### TASK GOAL
Could you write out, exactly, every line from the top of the data through the line holding "4th Place – Eula, 144 pts"? Omit the pictures.
[STUDY MATERIAL — start]
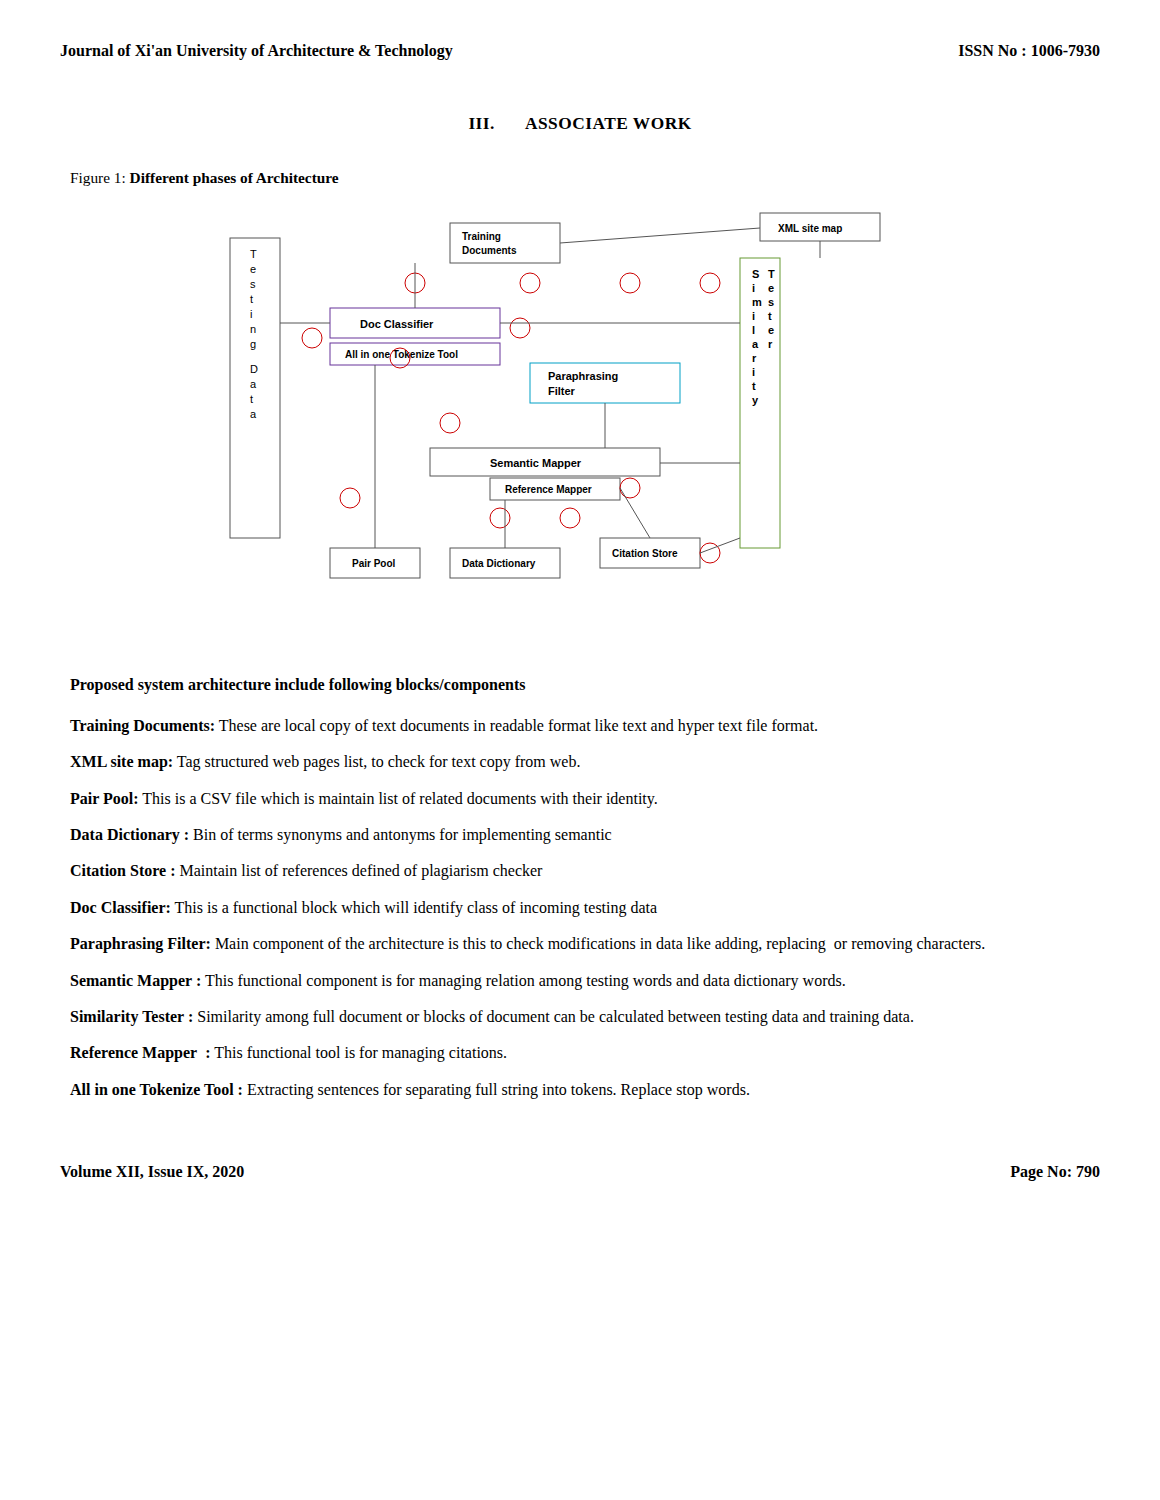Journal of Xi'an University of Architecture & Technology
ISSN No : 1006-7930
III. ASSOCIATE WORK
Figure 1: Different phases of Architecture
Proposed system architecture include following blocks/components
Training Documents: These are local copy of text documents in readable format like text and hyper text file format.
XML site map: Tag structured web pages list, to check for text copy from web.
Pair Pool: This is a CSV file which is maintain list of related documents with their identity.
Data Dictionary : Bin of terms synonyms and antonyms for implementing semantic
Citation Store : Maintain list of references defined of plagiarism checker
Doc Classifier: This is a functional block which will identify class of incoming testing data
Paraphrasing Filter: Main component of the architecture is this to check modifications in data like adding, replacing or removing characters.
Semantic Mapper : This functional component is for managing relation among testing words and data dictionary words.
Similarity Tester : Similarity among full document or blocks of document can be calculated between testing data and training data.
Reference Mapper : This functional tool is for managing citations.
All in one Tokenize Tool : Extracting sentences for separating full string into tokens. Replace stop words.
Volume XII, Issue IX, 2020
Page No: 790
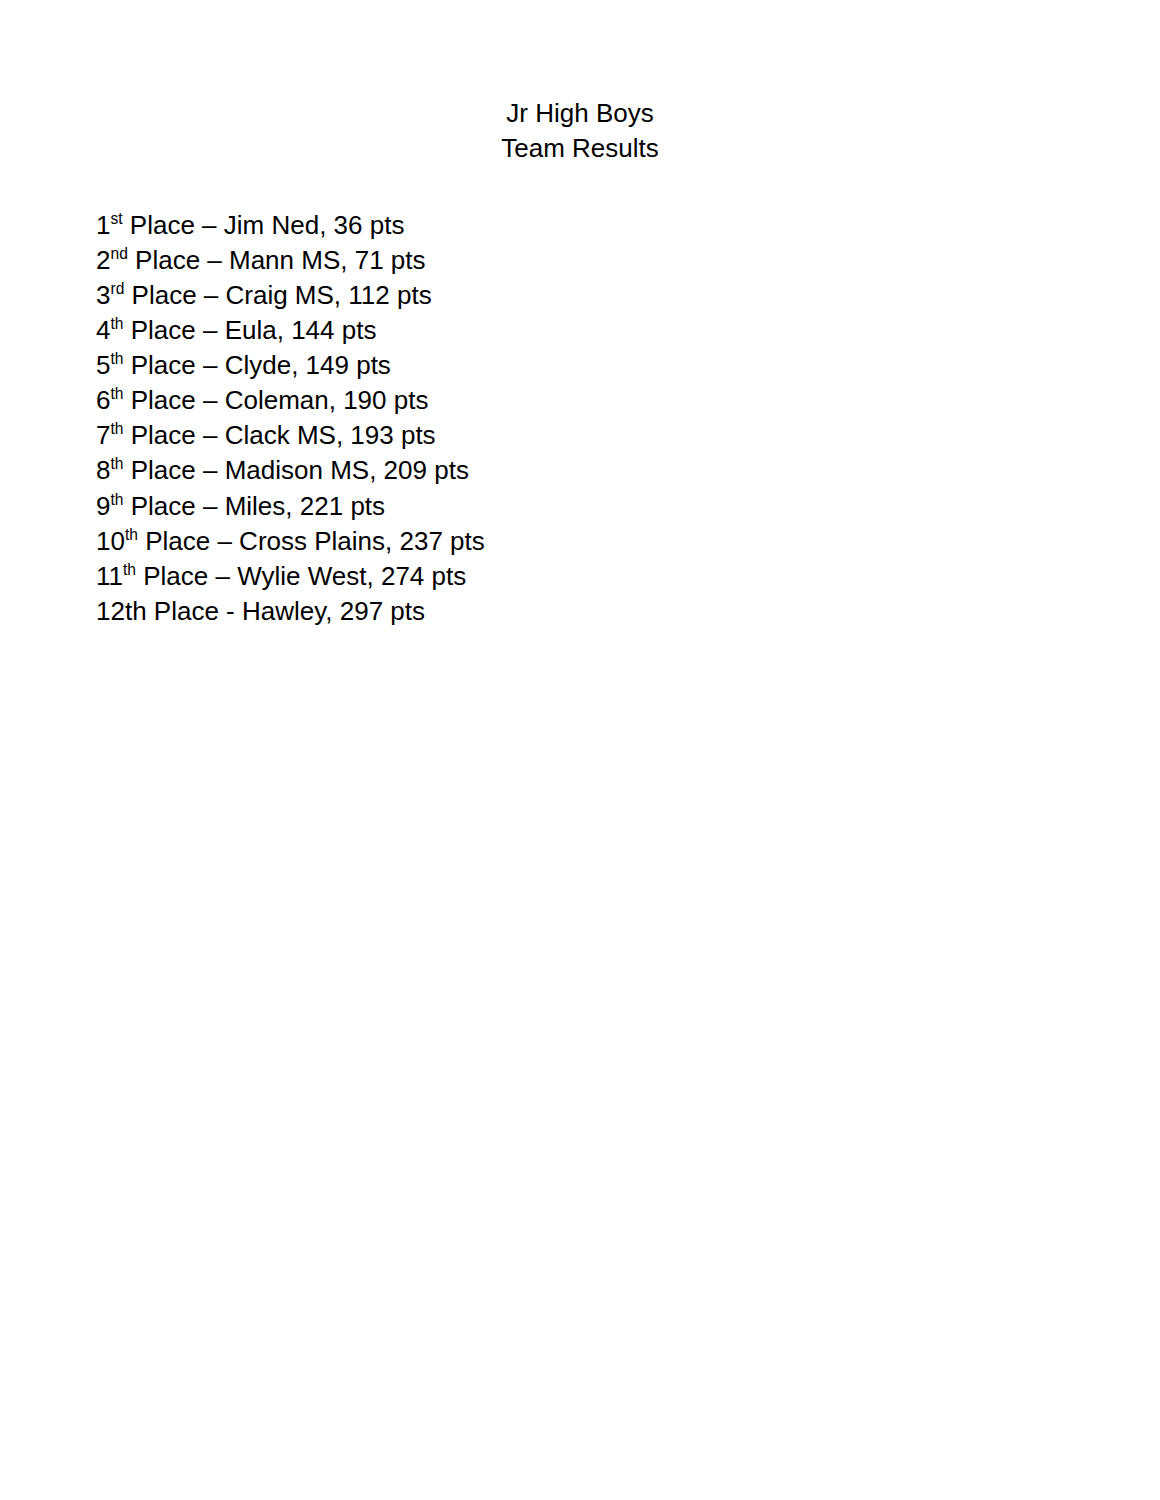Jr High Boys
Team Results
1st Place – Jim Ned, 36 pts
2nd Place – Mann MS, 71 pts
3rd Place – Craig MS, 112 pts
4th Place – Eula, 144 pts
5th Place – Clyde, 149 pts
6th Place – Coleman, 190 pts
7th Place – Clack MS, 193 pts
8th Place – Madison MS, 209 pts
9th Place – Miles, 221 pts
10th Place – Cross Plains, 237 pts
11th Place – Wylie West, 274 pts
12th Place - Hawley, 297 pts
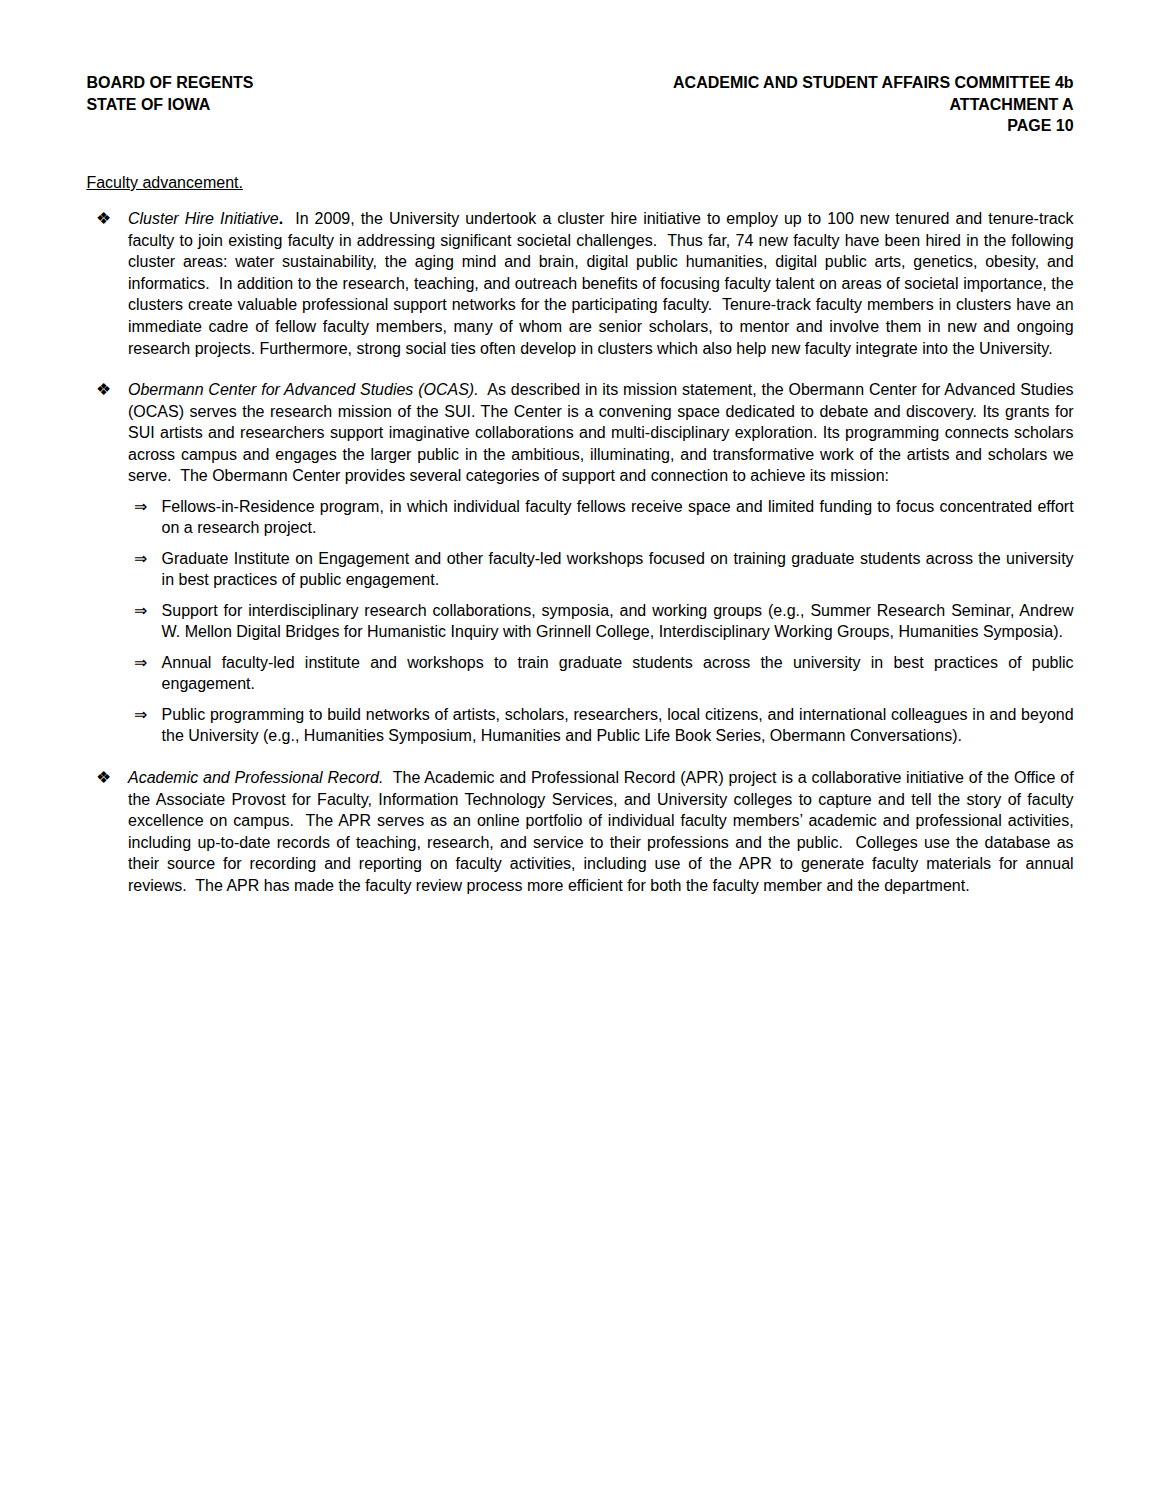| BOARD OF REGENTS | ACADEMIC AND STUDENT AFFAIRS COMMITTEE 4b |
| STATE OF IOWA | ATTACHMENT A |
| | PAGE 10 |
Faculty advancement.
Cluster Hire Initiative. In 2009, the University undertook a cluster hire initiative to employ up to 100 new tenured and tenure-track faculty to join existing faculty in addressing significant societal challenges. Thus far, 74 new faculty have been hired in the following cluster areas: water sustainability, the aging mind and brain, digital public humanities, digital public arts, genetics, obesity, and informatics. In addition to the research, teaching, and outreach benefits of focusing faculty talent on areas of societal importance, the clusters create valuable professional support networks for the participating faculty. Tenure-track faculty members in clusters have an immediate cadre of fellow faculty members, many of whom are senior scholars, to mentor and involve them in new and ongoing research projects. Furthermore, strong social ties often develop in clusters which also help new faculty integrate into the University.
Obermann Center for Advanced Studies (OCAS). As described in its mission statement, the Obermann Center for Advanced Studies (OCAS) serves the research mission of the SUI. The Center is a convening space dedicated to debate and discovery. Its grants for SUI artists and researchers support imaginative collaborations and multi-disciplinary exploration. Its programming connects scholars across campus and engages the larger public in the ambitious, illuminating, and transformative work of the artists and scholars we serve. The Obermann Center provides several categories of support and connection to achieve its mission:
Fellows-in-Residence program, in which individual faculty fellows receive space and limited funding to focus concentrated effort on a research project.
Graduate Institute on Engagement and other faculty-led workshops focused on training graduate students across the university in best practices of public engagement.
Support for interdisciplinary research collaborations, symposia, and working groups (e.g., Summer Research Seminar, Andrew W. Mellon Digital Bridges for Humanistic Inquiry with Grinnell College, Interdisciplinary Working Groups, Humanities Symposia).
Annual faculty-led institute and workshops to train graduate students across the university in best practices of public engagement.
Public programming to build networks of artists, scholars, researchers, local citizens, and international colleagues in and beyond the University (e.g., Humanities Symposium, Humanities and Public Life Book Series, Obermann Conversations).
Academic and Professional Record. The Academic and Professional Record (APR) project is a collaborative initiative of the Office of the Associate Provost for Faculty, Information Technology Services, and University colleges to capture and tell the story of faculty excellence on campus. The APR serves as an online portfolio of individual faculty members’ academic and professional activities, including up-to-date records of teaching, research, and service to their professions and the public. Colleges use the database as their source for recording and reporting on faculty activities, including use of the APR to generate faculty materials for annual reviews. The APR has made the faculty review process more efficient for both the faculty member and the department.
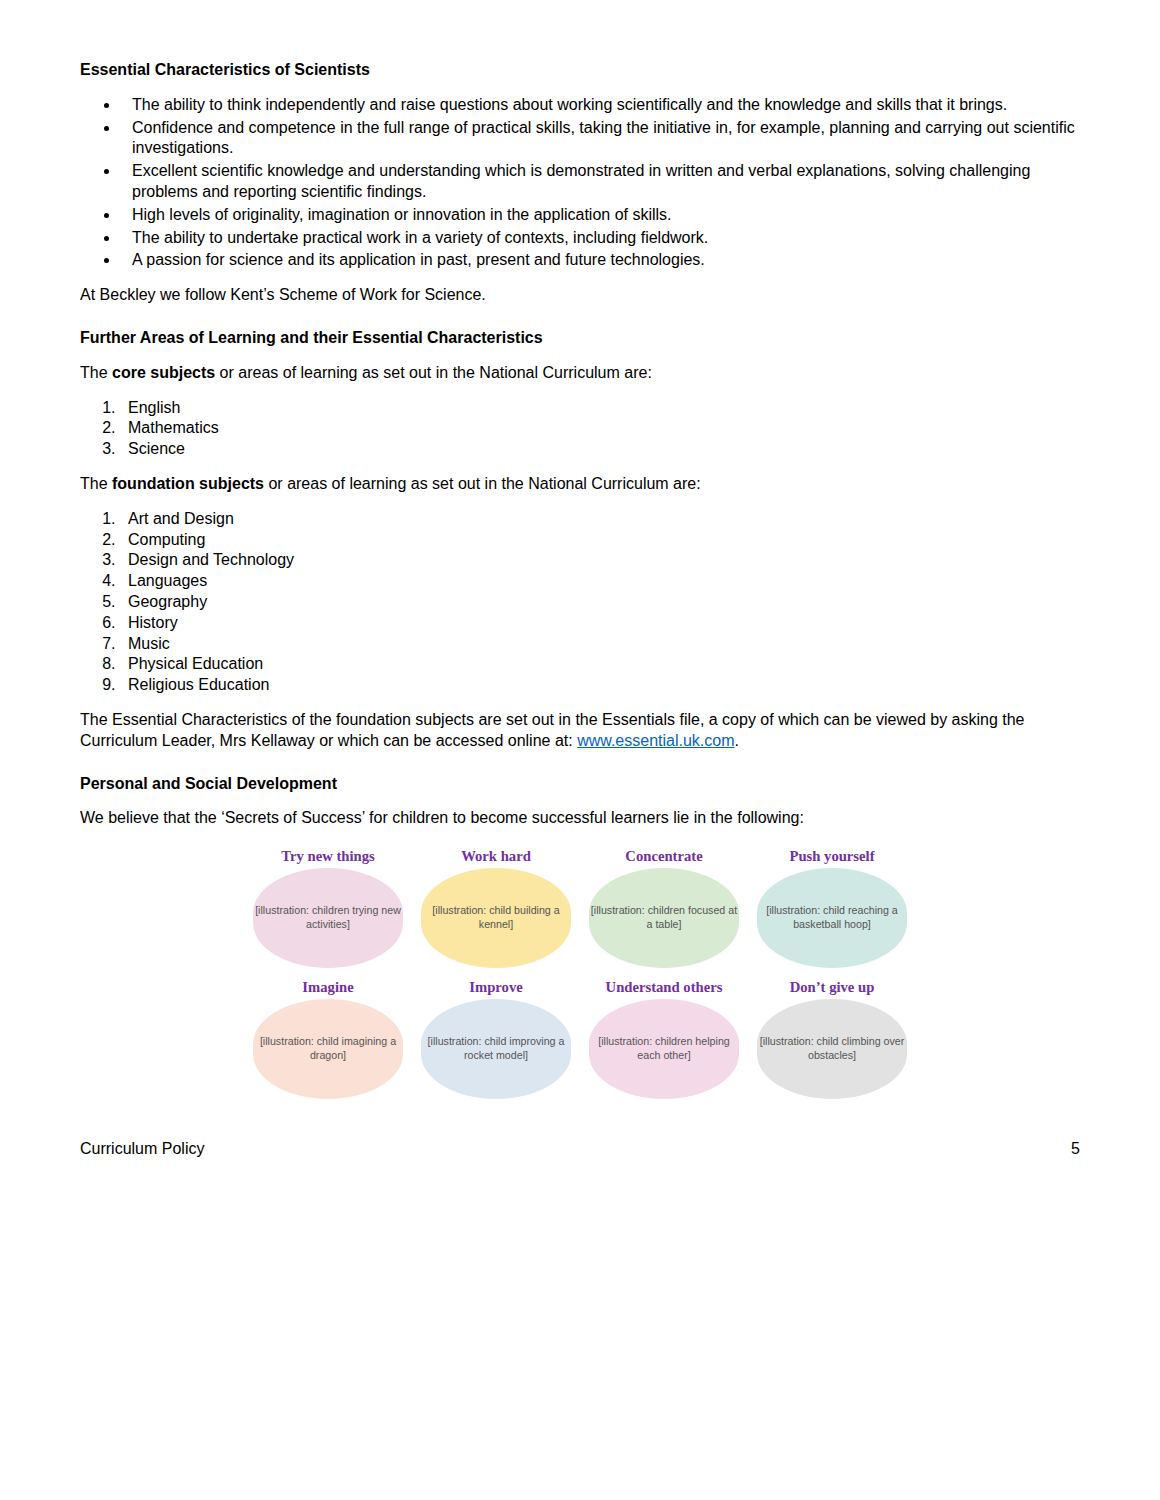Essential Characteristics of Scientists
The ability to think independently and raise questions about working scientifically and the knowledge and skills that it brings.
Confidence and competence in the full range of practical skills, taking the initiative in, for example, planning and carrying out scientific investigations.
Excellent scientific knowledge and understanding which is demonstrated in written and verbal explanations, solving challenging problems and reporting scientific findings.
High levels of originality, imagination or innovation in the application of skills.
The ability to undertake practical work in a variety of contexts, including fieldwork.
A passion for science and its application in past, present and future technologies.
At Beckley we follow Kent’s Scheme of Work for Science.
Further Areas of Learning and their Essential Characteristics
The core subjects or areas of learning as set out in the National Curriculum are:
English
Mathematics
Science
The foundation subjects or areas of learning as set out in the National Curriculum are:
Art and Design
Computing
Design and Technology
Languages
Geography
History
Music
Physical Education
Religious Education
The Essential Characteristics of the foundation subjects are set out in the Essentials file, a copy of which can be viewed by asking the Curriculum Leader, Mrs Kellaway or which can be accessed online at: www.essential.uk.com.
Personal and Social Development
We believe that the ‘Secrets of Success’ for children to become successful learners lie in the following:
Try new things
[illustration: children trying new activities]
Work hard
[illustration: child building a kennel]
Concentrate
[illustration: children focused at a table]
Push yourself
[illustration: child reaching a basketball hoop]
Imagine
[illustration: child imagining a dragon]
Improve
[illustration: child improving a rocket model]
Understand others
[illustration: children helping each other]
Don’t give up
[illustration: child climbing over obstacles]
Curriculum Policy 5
[STUDY MATERIAL — finish]
### REPLY TO THE TASK
Journal of Xi'an University of Architecture & Technology
ISSN No : 1006-7930
III. ASSOCIATE WORK
Figure 1: Different phases of Architecture
Proposed system architecture include following blocks/components
Training Documents: These are local copy of text documents in readable format like text and hyper text file format.
XML site map: Tag structured web pages list, to check for text copy from web.
Pair Pool: This is a CSV file which is maintain list of related documents with their identity.
Data Dictionary : Bin of terms synonyms and antonyms for implementing semantic
Citation Store : Maintain list of references defined of plagiarism checker
Doc Classifier: This is a functional block which will identify class of incoming testing data
Paraphrasing Filter: Main component of the architecture is this to check modifications in data like adding, replacing or removing characters.
Semantic Mapper : This functional component is for managing relation among testing words and data dictionary words.
Similarity Tester : Similarity among full document or blocks of document can be calculated between testing data and training data.
Reference Mapper : This functional tool is for managing citations.
All in one Tokenize Tool : Extracting sentences for separating full string into tokens. Replace stop words.
Volume XII, Issue IX, 2020
Page No: 790
Jr High Boys
Team Results
1st Place – Jim Ned, 36 pts
2nd Place – Mann MS, 71 pts
3rd Place – Craig MS, 112 pts
4th Place – Eula, 144 pts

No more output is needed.